Task directions -
Return the lines below that contain "Seja".

Records -
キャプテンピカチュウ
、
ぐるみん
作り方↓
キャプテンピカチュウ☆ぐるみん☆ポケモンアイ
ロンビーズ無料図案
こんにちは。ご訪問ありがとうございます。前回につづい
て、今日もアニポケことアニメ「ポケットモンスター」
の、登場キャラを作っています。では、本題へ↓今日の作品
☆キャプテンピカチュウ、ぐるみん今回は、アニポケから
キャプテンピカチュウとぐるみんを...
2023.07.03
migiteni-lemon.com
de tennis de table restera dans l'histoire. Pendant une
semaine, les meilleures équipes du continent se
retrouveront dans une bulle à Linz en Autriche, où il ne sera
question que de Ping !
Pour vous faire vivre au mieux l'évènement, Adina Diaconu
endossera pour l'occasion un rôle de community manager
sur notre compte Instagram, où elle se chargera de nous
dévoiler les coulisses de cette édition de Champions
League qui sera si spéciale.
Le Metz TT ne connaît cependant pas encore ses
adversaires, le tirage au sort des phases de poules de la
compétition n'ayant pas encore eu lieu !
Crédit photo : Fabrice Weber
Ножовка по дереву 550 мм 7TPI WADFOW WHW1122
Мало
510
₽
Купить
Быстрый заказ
---
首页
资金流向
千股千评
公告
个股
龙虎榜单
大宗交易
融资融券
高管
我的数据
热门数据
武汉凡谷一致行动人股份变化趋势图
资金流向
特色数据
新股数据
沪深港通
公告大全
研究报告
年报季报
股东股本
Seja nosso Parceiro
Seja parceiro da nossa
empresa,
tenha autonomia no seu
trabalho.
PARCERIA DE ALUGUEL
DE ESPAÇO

Solution to this exercise -
Seja nosso Parceiro
Seja parceiro da nossa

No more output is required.